François Garde ne m’en voudra certainement pas que l’alto prenne plus de place que son roman sur ma photo. Lui qui a donné vie dans « L’effroi » à un Sébastien Armant, altiste à l’opéra de Paris qui « aurait tant aimé ne nous parler que de musique ». Malheureusement, le geste horrible, criminel, d’un chef d’orchestre très en vue fait basculer sa vie. Voici le début d’une d’une vraie tragédie :

L’archet levé, j’attendais le signal ;

Soudain le chef se redressa. Il prit une longue inspiration, se figea dans un impeccable garde-à-vous. Le public ne se rendit compte de rien, et pour nous ce changement de posture ne produisit qu’un vague sentiment d’alerte.
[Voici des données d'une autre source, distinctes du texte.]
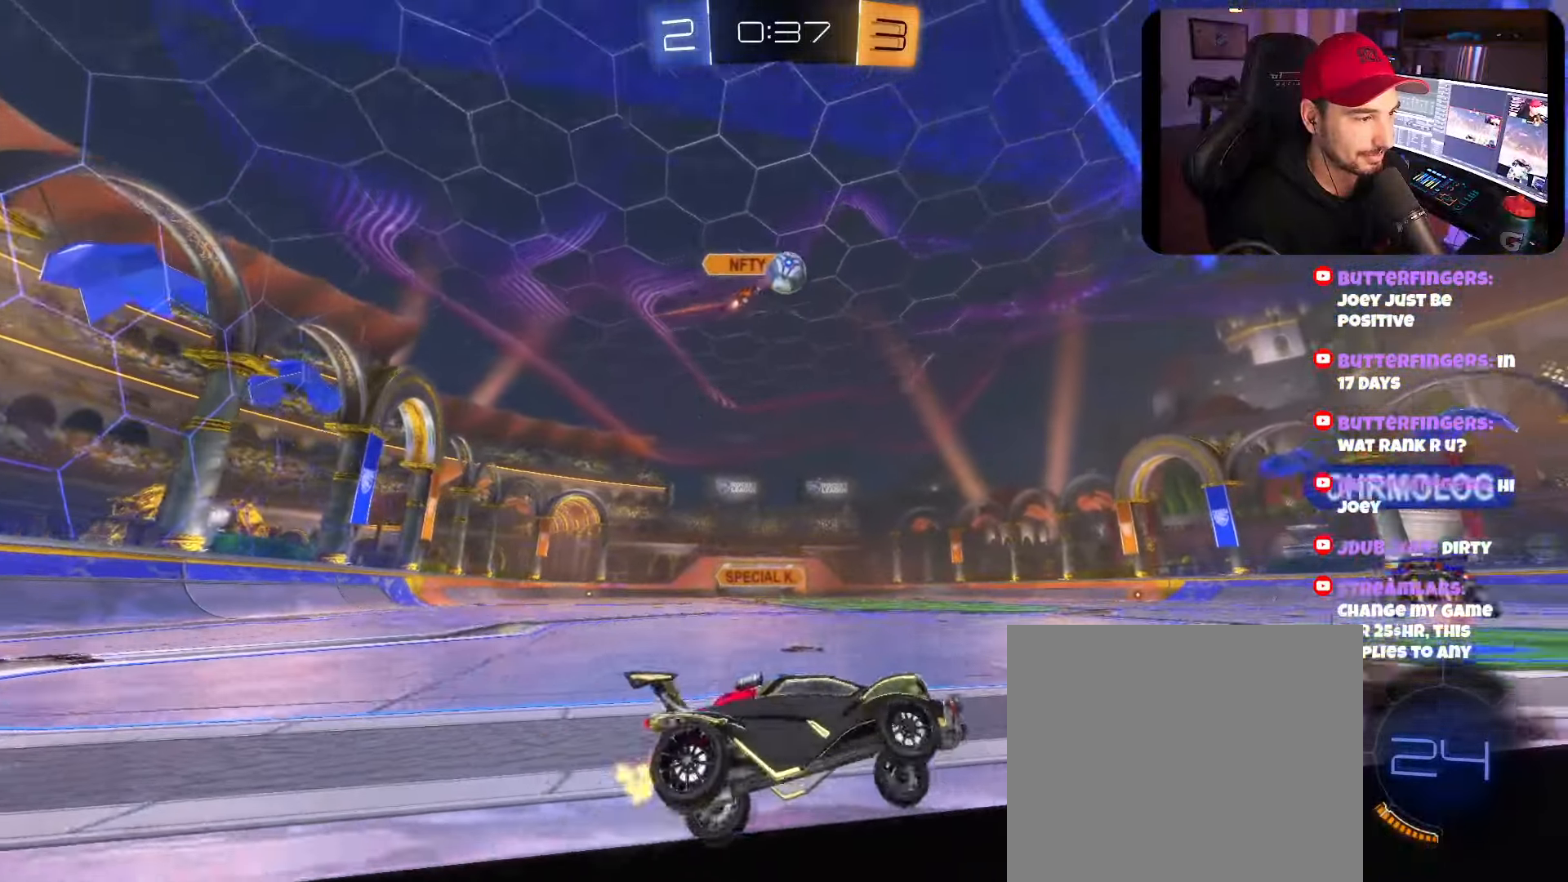
{"buttons": ["R2"], "left_stick": "right", "right_stick": "center", "events": [[100, "left_stick", "center"], [283, "left_stick", "left"], [433, "left_stick", "center"], [483, "left_stick", "right"]]}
Lentement, il leva le bras droit, main tendue vers le rideau de la scène, et, de sa belle voix de baryton, s’exclama avec force et solennité :

« Heil Hitler ! »

Sébastien Armant, saisi d’effroi, va se lever et sortir, entraînant derrière lui tout l’orchestre, la réprobation du geste du chef est telle que cela devient « le » scandale médiatique qu’il faut à tout prix exploiter pour des raisons politiques et de pouvoir. Notre altiste va devenir un objet aux mains des spécialistes de la communication et peu à peu perdre pied et ne plus très bien savoir comment diriger sa vie. Le récit est bien mené et nous retrouvons les travers de notre société dans la description de la chute programmée d’un homme simplement courageux. Le lecteur sait, bien avant lui, que Sébastien Armant n’aurait jamais dû fréquenter les fameux « plateaux » télé, que c’est un monde prêt à dévorer de l’émotion sur le dos de ceux qui peuvent encore en exprimer.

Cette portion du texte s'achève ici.